We thank the reviewer for this comment however we have already included the manufacturer for the CCK-8 kit in the subsection titled ‘Cell lines and reagents’ lines 83-85.

• “GMVEC were plated in a 24-well transwell plate and incubated for 24 hours” - please, the author should specify how many cells were are seeded. Moreover, the authors incubated the cells for 20 hours with H₂O₂, which is the concentration of H2O2 they used? It is well known that H2O2 is deleterious for cells, it is surprising that after 20 hours the cells are still alive.

We thank the reviewer for this comment.  We used 20,000 cells per well for transwell studies and we have now included this in the manuscript (line 102). To clarify, cells were incubated for 20 hours with H₂O and not H₂O₂ for studies. H₂O was the vehicle for the sweeteners studied and used as a negative control. We used a concentration of 10 µM of H₂O₂ (line 136) and exposed cells for 4 hours which is sufficient to cause oxidative stress without cell death as previously established (for example, Yamamura H et al, 2020, Biochem Biophyc Res Commun, 523(1); 153).

• The TEER experiment should be performed also before the treatments to be sure of the presence of the monolayer. Is this test performed?

Yes, we have performed these studies prior to treatments and typically see TEER values -118 ± 26 ohms.  We did not include this in the manuscript as, following review of similar publications, this is not typically included.

• Please add the manufacturer of 2,7-dichlorodihydrofluorescein diacetate (DCFDA) and of GSH Bioxytech.

We thank the reviewer for this comment however we have already included the manufacturer details in the subsection titled ‘Cell lines and reagents’ – GSH Bioxytech kit lines 86-87 and DCFDA lines 90-91.

• “Following incubation, GMVEC were exposed to VEGF (50 ng/ml) or H₂O₂ (10 μM) for 4 hours in the presence or absence of N-acetyl-cysteine (NAC).” It is not clear when NAC treatment was performed, before or after VEGF and H₂O₂ treatment?

We added NAC with either VEGF or H2O2 and have now included a statement to explain this (lines 137-138).

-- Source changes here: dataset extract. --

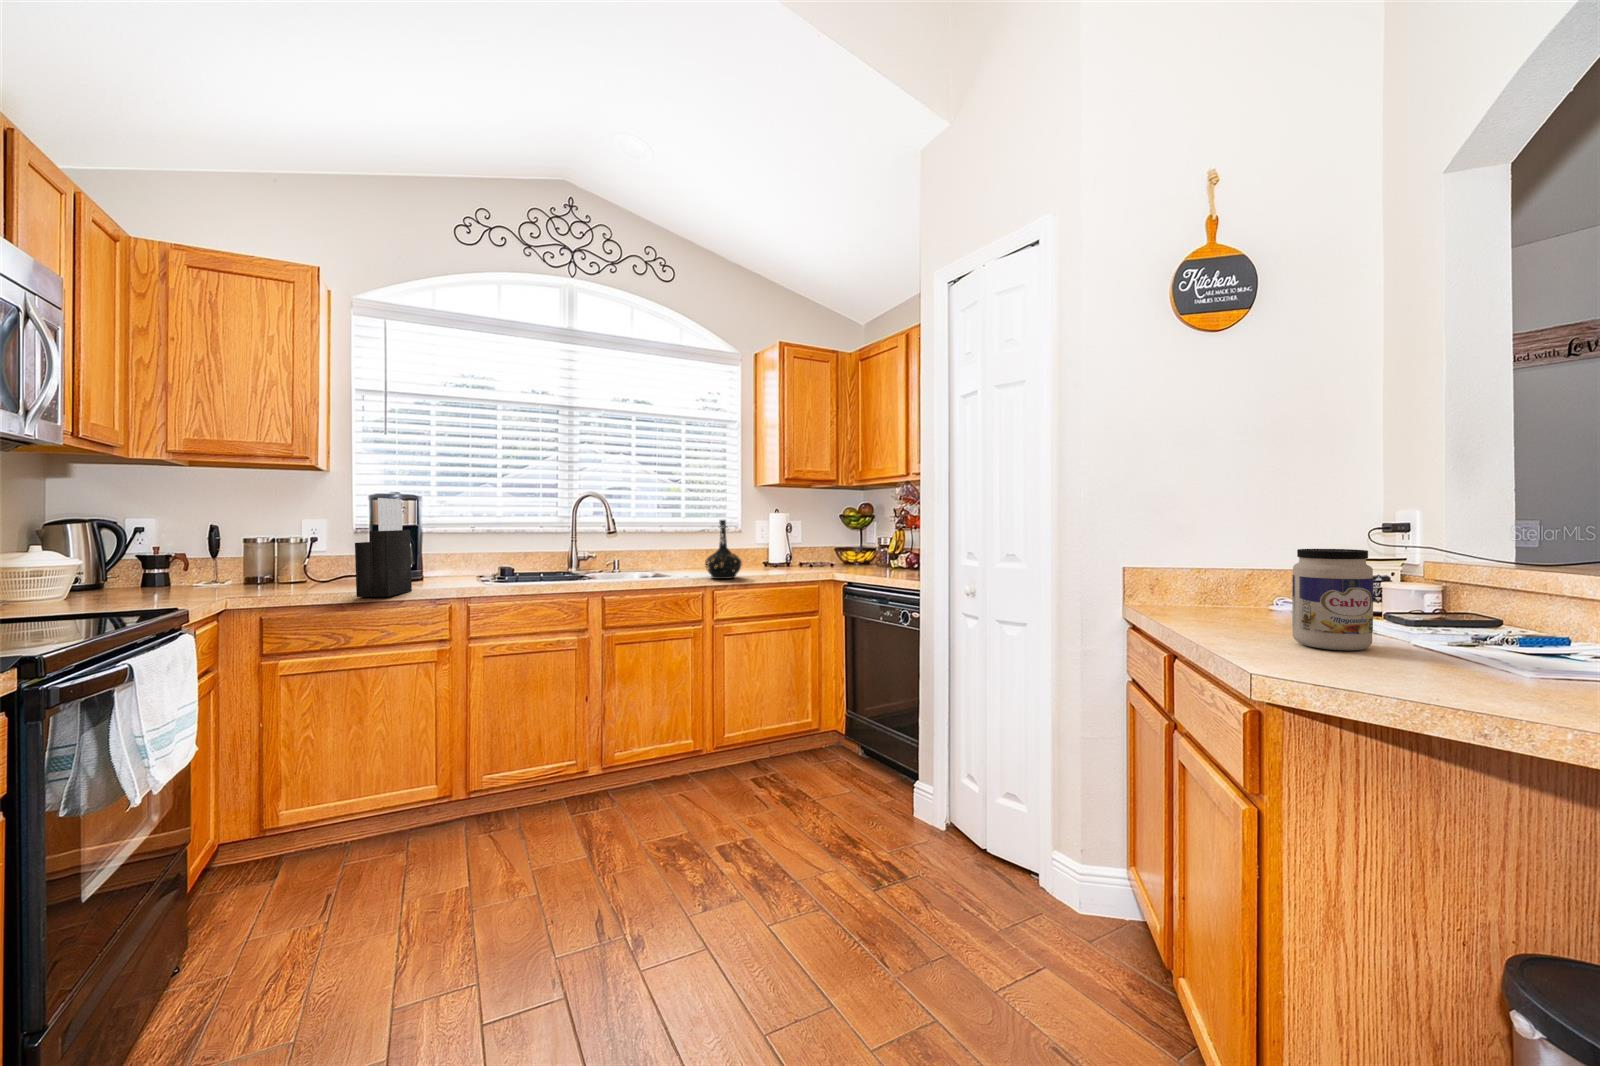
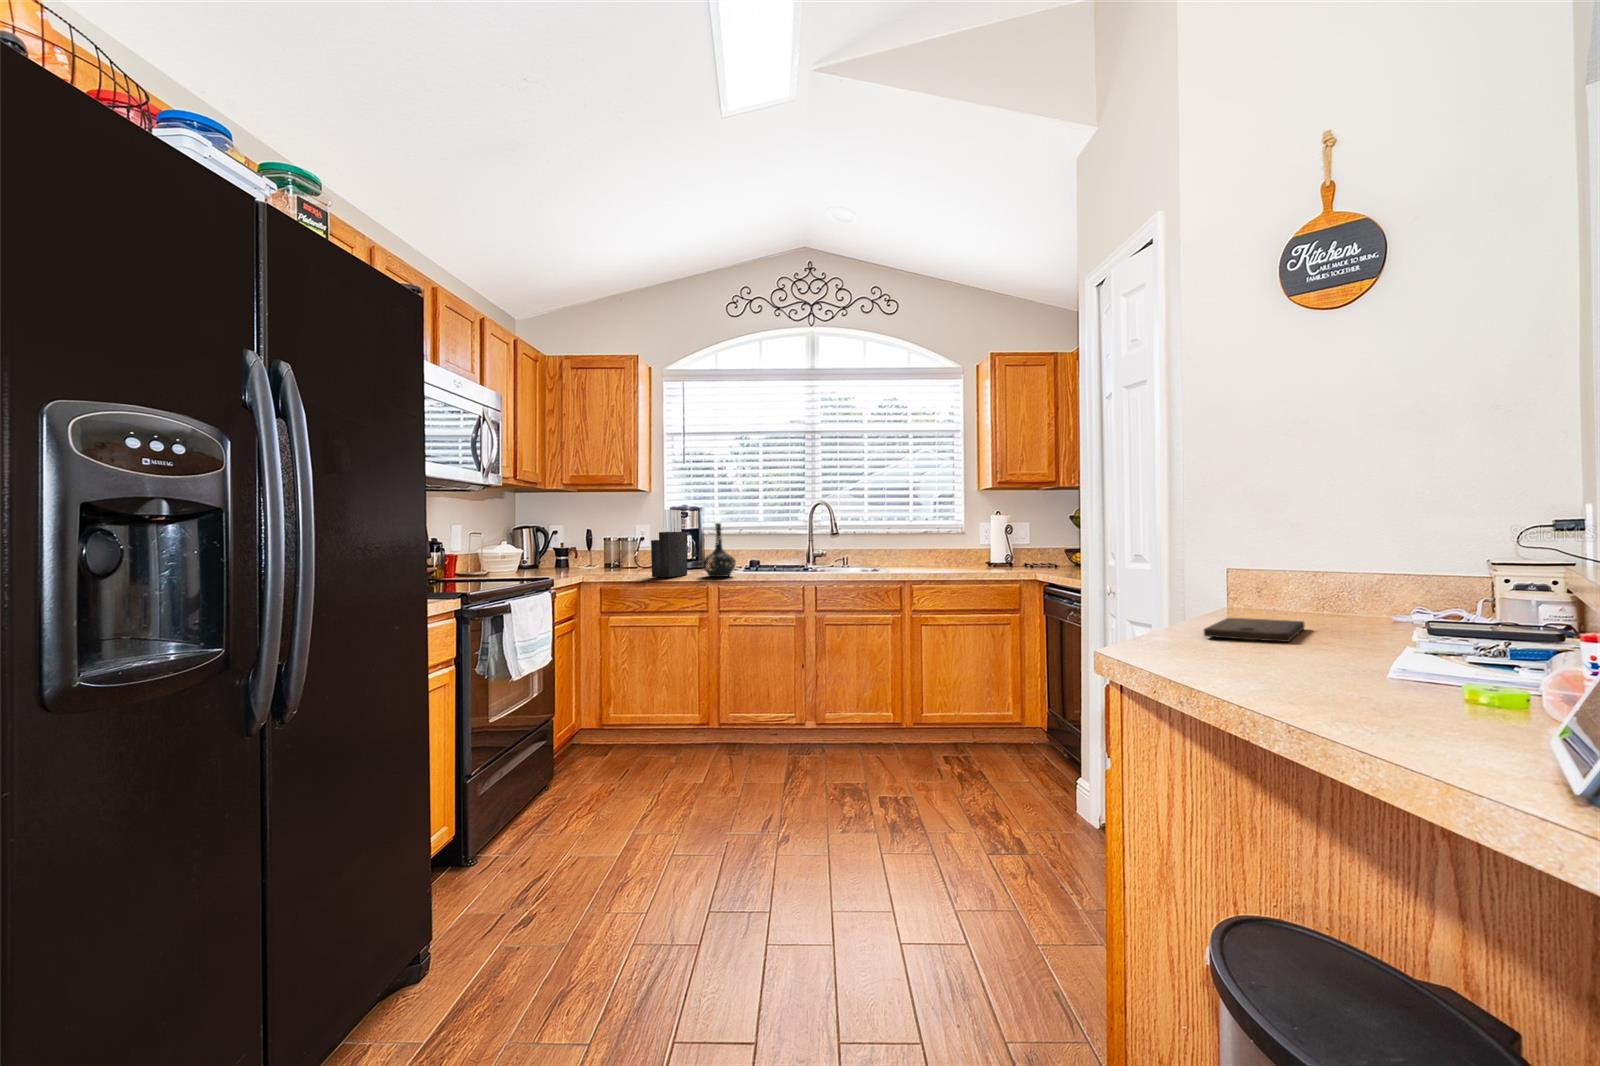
bottle: present [705,520,742,579] -> present [702,523,736,577]
jar: present [1292,549,1373,650] -> none [1263,526,1337,621]
cutting board: none [1321,655,1503,696] -> present [1204,618,1305,642]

• CONCLUSION: This study could be accepted with major revision. This study demonstrated the beneficial effects of artificial sweeteners on primary glomerular microvascular endothelial cells (GMVEC) permeability. Indeed, it is well demonstrated that their treatments restored the permeability also in the presence of VEGF. Moreover, the treatment with the aspartame induced ROS production, however, in the presence of VEGF all the sweeteners treatments can’t inhibit ROS production: figure 3e, in the presence of VEGF, the increase of ROS is still significant vsCTR; thus, the sentence in the discussion: “Interestingly, saccharin and sucralose, but not aspartame, attenuated VEGF-induced ROS accumulation.” should be revised.

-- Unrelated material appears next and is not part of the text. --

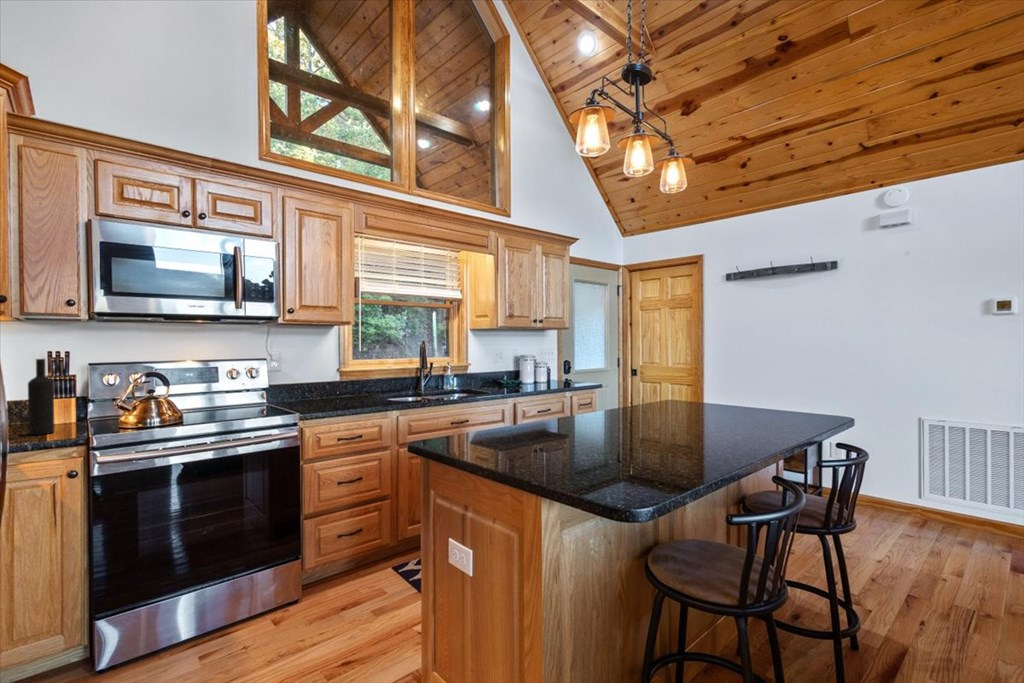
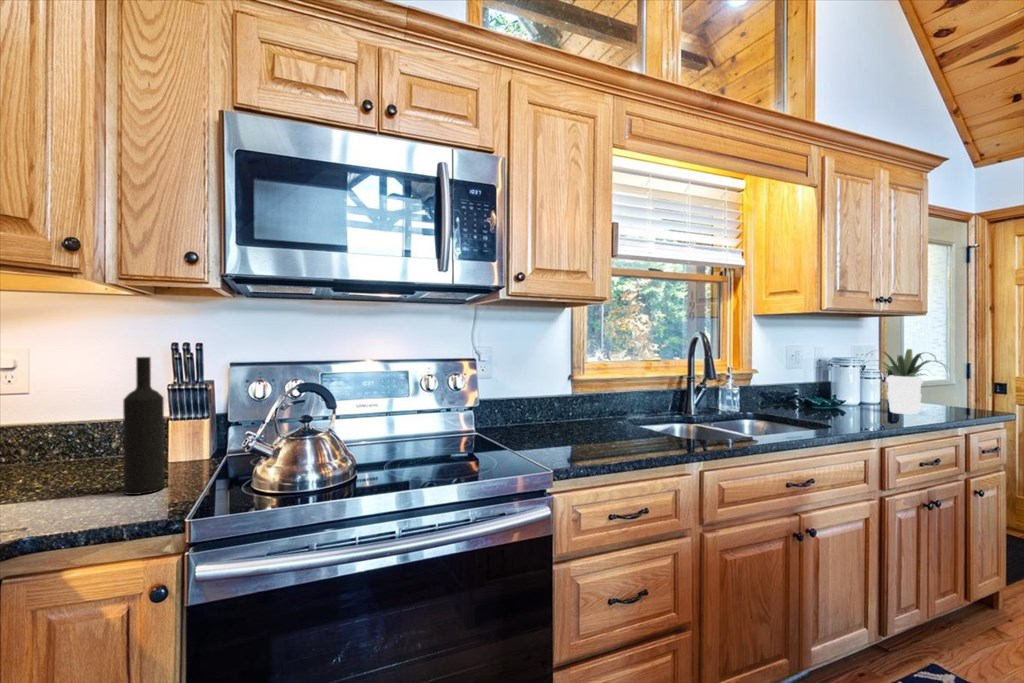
potted plant: none [525,349,569,386] -> present [877,349,945,415]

Please, the authors have to clarify this point: how can the sweeteners restore the endothelial permeability, marker of endothelial healthy, even if they induced ROS production?

We appreciate the reviewer noting this inconsistency and have corrected the section highlighted in the results (lines 271-288) to correctly state that sweeteners have no effect on VEGF-induced ROS accumulation or VEGF-induced reduced GSH expression. That is, they do not increase or decrease oxidative stress in the endothelial cell and therefore are not a potential mechanism through which sweeteners could protect the endothelial barrier. We have addressed this in the discussion (lines 383-388) to expand on and clarify the point.

Round 2

Reviewer 2 Report

Thank to the authors for their comments.

I think that no more revisions are required.